#### [Given records]
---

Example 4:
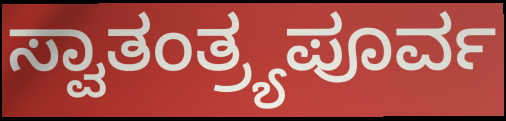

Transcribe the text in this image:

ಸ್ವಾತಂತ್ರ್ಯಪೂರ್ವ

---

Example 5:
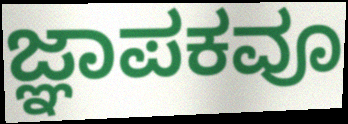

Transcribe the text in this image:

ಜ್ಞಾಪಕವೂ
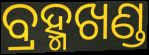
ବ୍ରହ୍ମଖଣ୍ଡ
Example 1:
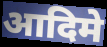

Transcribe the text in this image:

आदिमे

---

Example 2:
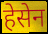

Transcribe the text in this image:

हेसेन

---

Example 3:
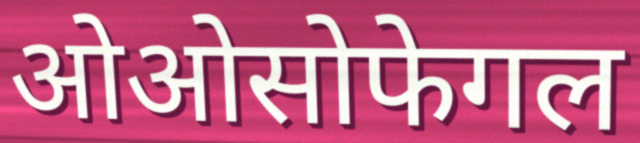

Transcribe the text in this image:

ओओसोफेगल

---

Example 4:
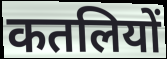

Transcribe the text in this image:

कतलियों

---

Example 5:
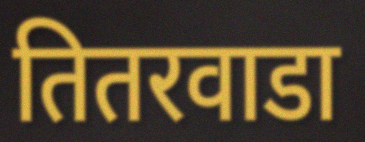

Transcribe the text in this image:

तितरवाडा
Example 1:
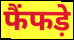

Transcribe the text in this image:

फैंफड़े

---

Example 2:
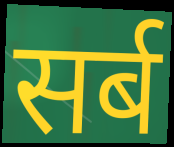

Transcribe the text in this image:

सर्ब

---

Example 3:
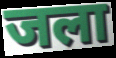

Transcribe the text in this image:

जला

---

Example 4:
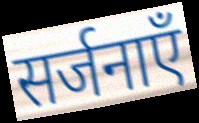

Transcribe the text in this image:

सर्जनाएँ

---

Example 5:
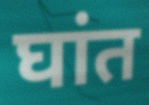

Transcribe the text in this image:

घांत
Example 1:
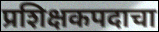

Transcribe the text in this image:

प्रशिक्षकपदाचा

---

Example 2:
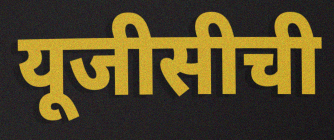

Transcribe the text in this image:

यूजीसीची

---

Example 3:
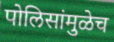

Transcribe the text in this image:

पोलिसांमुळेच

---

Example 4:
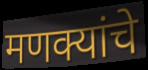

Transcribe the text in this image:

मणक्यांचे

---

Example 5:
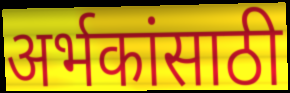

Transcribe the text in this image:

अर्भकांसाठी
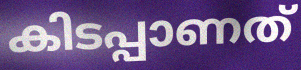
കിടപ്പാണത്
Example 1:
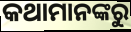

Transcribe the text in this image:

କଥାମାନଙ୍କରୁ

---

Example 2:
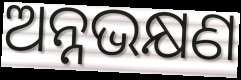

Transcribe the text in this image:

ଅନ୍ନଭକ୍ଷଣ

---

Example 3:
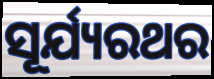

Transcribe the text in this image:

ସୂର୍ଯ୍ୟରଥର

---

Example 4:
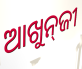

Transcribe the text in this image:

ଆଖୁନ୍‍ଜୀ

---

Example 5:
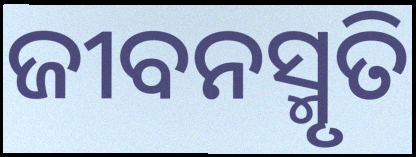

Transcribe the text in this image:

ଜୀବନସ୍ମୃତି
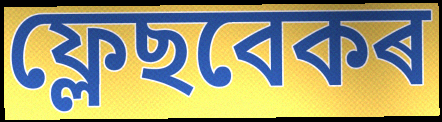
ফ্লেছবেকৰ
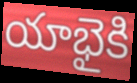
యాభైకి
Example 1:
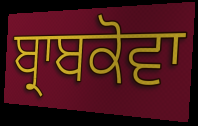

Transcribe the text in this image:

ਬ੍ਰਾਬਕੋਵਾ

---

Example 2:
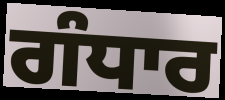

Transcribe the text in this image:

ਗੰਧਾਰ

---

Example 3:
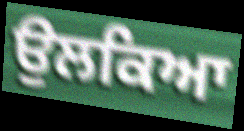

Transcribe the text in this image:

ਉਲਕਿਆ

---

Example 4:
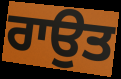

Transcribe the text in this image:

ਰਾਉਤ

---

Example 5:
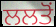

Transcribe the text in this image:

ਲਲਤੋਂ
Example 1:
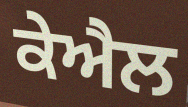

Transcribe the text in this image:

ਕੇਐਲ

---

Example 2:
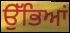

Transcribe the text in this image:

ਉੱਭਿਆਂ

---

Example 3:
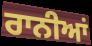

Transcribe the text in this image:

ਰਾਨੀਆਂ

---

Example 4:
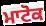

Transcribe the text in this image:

#### [Instruction]
Could you edit the lines above so that every "image" becomes "photo", with everything else left as it is and the pictures omitted?

#### [Complete response]
---

Example 4:

Transcribe the text in this photo:

ಸ್ವಾತಂತ್ರ್ಯಪೂರ್ವ

---

Example 5:

Transcribe the text in this photo:

ಜ್ಞಾಪಕವೂ
ବ୍ରହ୍ମଖଣ୍ଡ
Example 1:

Transcribe the text in this photo:

आदिमे

---

Example 2:

Transcribe the text in this photo:

हेसेन

---

Example 3:

Transcribe the text in this photo:

ओओसोफेगल

---

Example 4:

Transcribe the text in this photo:

कतलियों

---

Example 5:

Transcribe the text in this photo:

तितरवाडा
Example 1:

Transcribe the text in this photo:

फैंफड़े

---

Example 2:

Transcribe the text in this photo:

सर्ब

---

Example 3:

Transcribe the text in this photo:

जला

---

Example 4:

Transcribe the text in this photo:

सर्जनाएँ

---

Example 5:

Transcribe the text in this photo:

घांत
Example 1:

Transcribe the text in this photo:

प्रशिक्षकपदाचा

---

Example 2:

Transcribe the text in this photo:

यूजीसीची

---

Example 3:

Transcribe the text in this photo:

पोलिसांमुळेच

---

Example 4:

Transcribe the text in this photo:

मणक्यांचे

---

Example 5:

Transcribe the text in this photo:

अर्भकांसाठी
കിടപ്പാണത്
Example 1:

Transcribe the text in this photo:

କଥାମାନଙ୍କରୁ

---

Example 2:

Transcribe the text in this photo:

ଅନ୍ନଭକ୍ଷଣ

---

Example 3:

Transcribe the text in this photo:

ସୂର୍ଯ୍ୟରଥର

---

Example 4:

Transcribe the text in this photo:

ଆଖୁନ୍‍ଜୀ

---

Example 5:

Transcribe the text in this photo:

ଜୀବନସ୍ମୃତି
ফ্লেছবেকৰ
యాభైకి
Example 1:

Transcribe the text in this photo:

ਬ੍ਰਾਬਕੋਵਾ

---

Example 2:

Transcribe the text in this photo:

ਗੰਧਾਰ

---

Example 3:

Transcribe the text in this photo:

ਉਲਕਿਆ

---

Example 4:

Transcribe the text in this photo:

ਰਾਉਤ

---

Example 5:

Transcribe the text in this photo:

ਲਲਤੋਂ
Example 1:

Transcribe the text in this photo:

ਕੇਐਲ

---

Example 2:

Transcribe the text in this photo:

ਉੱਭਿਆਂ

---

Example 3:

Transcribe the text in this photo:

ਰਾਨੀਆਂ

---

Example 4:

Transcribe the text in this photo:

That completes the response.